Emerging growth company ☐
If an emerging growth company, indicate by check mark if the registrant has elected not to use the extended transition period for complying with any new or revised financial accounting standards provided pursuant to Section 13(a) of the Exchange Act. ☐
Item 1.01 | Entry into a Material Definitive Agreement. |
On June 10, 2022 (the “Closing Date”), EZRaider Co., a Florida corporation (the “Company”), entered into a Securities Purchase Agreement (the “Purchase Agreement”) with AJB Capital Investments, LLC, a Delaware limited liability company (the “Investor”), pursuant to which the Company sold and issued to the Investor a 12% secured promissory note in the principal amount of $880,000 (the “Note”), dated as of the Closing Date. The Company received net proceeds in the amount of $691,900, after paying (a) the Investor a 10% original issuance discount in the amount of $88,000, and a management due diligence fee in the amount of $7,500, (b) the Investor’s legal fees in the amount of $17,600, and (c) a commission to ThinkEquity LLC, a registered broker-dealer, in the amount of $75,000. The Company intends to use the net proceeds for working capital and general corporate purposes.
Pursuant to the Purchase Agreement, the Company agreed that, until the sooner of the 12-month anniversary of the Closing Date, or all amounts due under the Note have been fully paid or converted, it will not, without Investor’s written consent, change the nature of its business, sell or acquire any material assets, or enter into any variable rate debt transaction. In addition, the Company agreed that, for as long as the Note is outstanding, (a) the Investor will have the right of first refusal to participate in up to 100% of any subsequent offering of the Company’s securities, and (b) if the Company issues any securities upon terms more favorable than those provided to the Investor, the terms of the securities issued to the Investor will be adjusted accordingly.

[Stored data entries]

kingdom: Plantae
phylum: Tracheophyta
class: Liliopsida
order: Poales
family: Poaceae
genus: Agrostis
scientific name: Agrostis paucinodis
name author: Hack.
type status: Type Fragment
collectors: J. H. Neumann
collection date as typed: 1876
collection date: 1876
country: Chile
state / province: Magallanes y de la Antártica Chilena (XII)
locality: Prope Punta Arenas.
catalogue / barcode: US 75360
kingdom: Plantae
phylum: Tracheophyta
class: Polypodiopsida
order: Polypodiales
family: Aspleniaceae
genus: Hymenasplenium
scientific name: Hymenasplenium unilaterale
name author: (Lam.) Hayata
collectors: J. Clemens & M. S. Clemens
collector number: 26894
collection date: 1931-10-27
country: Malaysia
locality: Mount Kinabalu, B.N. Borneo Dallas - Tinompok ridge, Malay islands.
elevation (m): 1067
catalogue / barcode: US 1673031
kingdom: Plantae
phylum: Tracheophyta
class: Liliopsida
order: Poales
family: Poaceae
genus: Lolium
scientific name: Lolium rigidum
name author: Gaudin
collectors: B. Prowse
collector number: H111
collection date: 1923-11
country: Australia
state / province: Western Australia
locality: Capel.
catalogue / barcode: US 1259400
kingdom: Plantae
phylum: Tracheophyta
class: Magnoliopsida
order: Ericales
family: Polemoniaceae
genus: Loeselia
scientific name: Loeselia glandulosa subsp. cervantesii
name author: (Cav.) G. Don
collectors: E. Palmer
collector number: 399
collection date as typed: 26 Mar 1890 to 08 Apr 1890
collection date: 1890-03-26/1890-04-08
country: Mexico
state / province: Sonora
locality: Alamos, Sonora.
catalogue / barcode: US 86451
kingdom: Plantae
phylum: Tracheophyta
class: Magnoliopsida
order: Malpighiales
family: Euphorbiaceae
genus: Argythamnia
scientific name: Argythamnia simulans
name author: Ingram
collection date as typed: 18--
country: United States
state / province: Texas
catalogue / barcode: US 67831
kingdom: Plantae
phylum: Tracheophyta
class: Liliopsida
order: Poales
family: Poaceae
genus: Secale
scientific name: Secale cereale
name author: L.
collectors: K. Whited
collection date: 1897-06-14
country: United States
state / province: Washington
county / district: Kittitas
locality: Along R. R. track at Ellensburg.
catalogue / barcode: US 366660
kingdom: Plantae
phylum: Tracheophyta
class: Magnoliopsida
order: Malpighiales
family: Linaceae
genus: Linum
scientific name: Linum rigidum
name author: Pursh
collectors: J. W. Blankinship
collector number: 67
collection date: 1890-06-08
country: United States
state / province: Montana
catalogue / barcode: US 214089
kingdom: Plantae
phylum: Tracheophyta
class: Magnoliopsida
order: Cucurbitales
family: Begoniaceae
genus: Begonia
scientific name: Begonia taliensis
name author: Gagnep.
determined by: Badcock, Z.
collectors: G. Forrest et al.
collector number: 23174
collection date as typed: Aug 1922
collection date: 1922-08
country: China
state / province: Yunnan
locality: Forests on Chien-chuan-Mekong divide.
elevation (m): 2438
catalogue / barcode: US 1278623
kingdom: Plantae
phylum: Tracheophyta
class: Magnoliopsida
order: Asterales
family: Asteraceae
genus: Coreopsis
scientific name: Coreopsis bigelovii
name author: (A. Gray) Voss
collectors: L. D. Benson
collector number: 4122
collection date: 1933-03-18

• [Direction] Please reproduce the filing excerpt in full, word for word. The rows stand apart from the filing excerpt.

• [Result of the exercise]
Emerging growth company ☐
If an emerging growth company, indicate by check mark if the registrant has elected not to use the extended transition period for complying with any new or revised financial accounting standards provided pursuant to Section 13(a) of the Exchange Act. ☐
Item 1.01 | Entry into a Material Definitive Agreement. |
On June 10, 2022 (the “Closing Date”), EZRaider Co., a Florida corporation (the “Company”), entered into a Securities Purchase Agreement (the “Purchase Agreement”) with AJB Capital Investments, LLC, a Delaware limited liability company (the “Investor”), pursuant to which the Company sold and issued to the Investor a 12% secured promissory note in the principal amount of $880,000 (the “Note”), dated as of the Closing Date. The Company received net proceeds in the amount of $691,900, after paying (a) the Investor a 10% original issuance discount in the amount of $88,000, and a management due diligence fee in the amount of $7,500, (b) the Investor’s legal fees in the amount of $17,600, and (c) a commission to ThinkEquity LLC, a registered broker-dealer, in the amount of $75,000. The Company intends to use the net proceeds for working capital and general corporate purposes.
Pursuant to the Purchase Agreement, the Company agreed that, until the sooner of the 12-month anniversary of the Closing Date, or all amounts due under the Note have been fully paid or converted, it will not, without Investor’s written consent, change the nature of its business, sell or acquire any material assets, or enter into any variable rate debt transaction. In addition, the Company agreed that, for as long as the Note is outstanding, (a) the Investor will have the right of first refusal to participate in up to 100% of any subsequent offering of the Company’s securities, and (b) if the Company issues any securities upon terms more favorable than those provided to the Investor, the terms of the securities issued to the Investor will be adjusted accordingly.